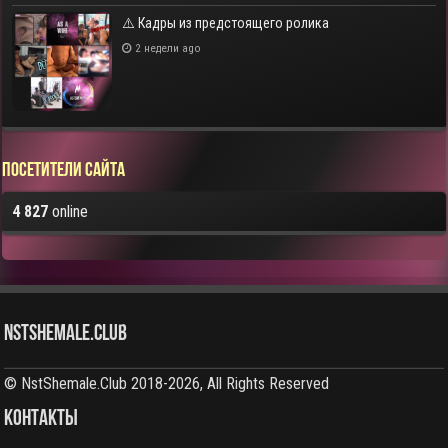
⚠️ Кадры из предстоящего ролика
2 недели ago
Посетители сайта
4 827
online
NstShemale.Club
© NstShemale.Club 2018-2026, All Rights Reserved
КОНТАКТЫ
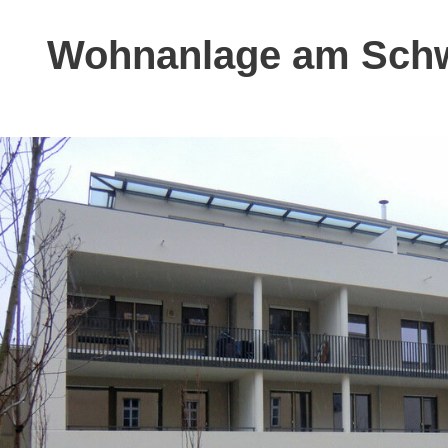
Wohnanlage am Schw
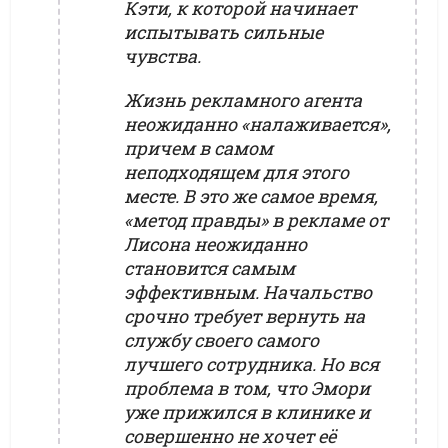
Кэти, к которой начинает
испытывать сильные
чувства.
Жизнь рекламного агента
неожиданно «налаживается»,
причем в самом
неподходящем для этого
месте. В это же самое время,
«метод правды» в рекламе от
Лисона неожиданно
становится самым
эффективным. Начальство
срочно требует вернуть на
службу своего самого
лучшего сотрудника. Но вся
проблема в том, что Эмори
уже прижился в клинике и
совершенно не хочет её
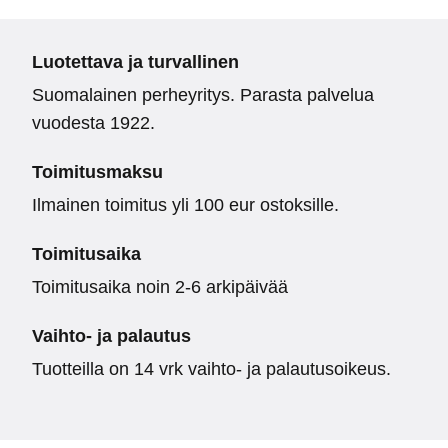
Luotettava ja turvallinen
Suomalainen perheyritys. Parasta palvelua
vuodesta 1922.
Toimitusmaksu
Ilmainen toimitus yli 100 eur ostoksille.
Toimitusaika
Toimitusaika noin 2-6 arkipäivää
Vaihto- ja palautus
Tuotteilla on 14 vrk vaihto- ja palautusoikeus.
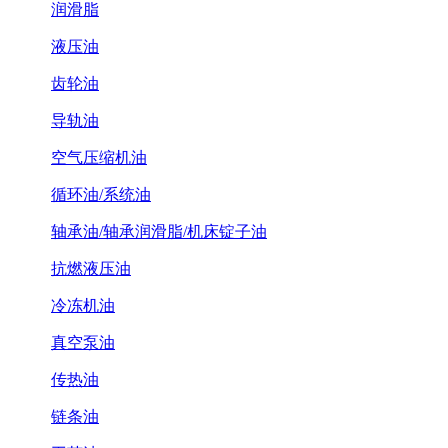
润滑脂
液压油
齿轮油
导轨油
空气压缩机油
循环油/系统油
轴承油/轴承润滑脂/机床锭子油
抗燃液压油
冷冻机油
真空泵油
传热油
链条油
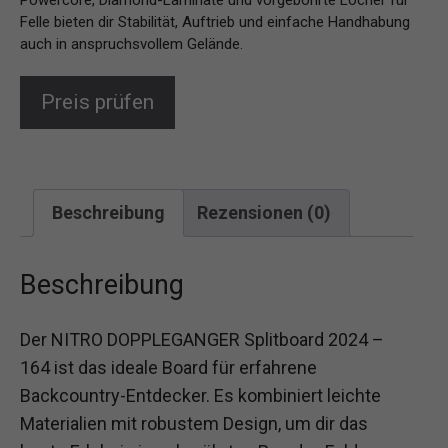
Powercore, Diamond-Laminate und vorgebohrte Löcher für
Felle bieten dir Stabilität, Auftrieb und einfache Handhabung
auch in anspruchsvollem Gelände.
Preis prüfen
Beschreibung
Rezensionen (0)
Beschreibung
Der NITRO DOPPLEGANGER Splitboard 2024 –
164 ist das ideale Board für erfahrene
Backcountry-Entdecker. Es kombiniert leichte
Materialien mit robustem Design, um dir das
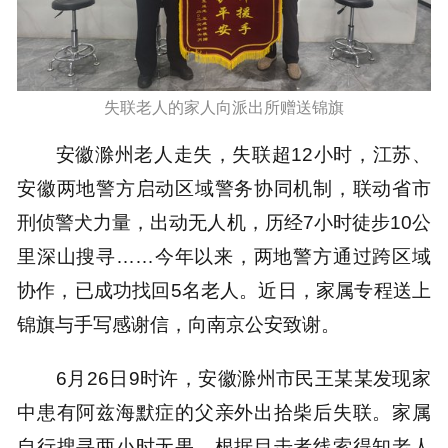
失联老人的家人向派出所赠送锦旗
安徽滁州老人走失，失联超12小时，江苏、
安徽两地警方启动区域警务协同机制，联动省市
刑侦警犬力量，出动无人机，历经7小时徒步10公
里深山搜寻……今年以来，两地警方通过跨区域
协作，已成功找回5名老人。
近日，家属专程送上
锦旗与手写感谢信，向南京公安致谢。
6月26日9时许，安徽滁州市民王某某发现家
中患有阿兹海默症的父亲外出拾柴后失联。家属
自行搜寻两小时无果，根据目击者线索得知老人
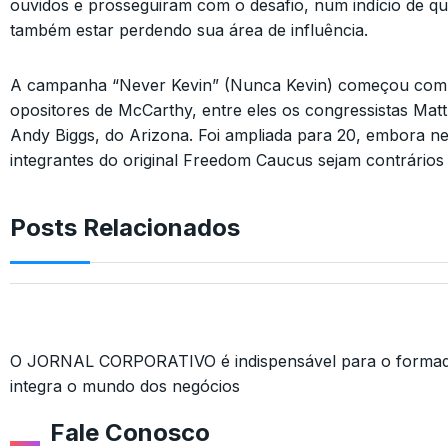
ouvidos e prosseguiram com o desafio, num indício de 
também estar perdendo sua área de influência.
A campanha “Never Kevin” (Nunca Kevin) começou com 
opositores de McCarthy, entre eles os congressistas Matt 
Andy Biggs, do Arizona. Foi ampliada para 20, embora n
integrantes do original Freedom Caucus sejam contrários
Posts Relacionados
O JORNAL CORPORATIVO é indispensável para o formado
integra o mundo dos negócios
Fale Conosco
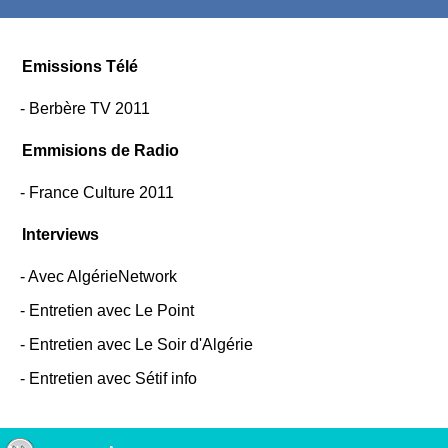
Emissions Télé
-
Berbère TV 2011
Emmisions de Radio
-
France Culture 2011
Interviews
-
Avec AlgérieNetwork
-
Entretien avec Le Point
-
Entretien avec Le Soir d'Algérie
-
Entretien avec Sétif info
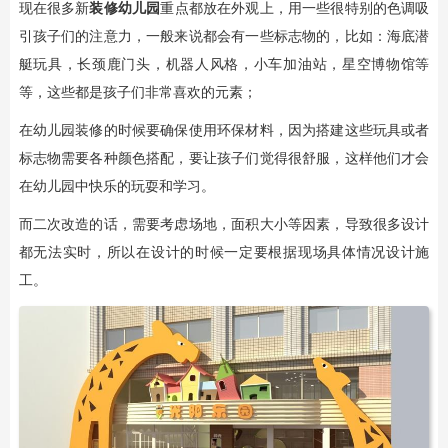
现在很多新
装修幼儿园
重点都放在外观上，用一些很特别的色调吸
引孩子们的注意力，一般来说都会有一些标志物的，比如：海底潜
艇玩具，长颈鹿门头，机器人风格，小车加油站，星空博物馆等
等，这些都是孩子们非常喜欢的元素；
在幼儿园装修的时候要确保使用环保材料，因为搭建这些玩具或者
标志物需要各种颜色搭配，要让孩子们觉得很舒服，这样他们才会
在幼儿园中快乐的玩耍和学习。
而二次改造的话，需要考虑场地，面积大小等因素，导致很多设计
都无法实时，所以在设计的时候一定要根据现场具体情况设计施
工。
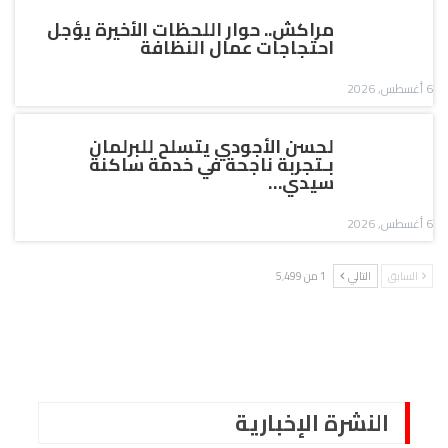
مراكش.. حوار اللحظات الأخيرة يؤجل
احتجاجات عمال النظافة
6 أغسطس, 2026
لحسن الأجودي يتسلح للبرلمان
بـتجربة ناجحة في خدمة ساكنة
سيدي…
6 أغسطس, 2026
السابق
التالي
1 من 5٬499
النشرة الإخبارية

┄┄┄┄┄┄┄┄┄┄┄┄┄┄┄┄┄┄┄┄

Prompt
Which of the lines above carry the string "NstShemale"? Pick them out and copy them.

Solved exercise
NstShemale.Club
© NstShemale.Club 2018-2026, All Rights Reserved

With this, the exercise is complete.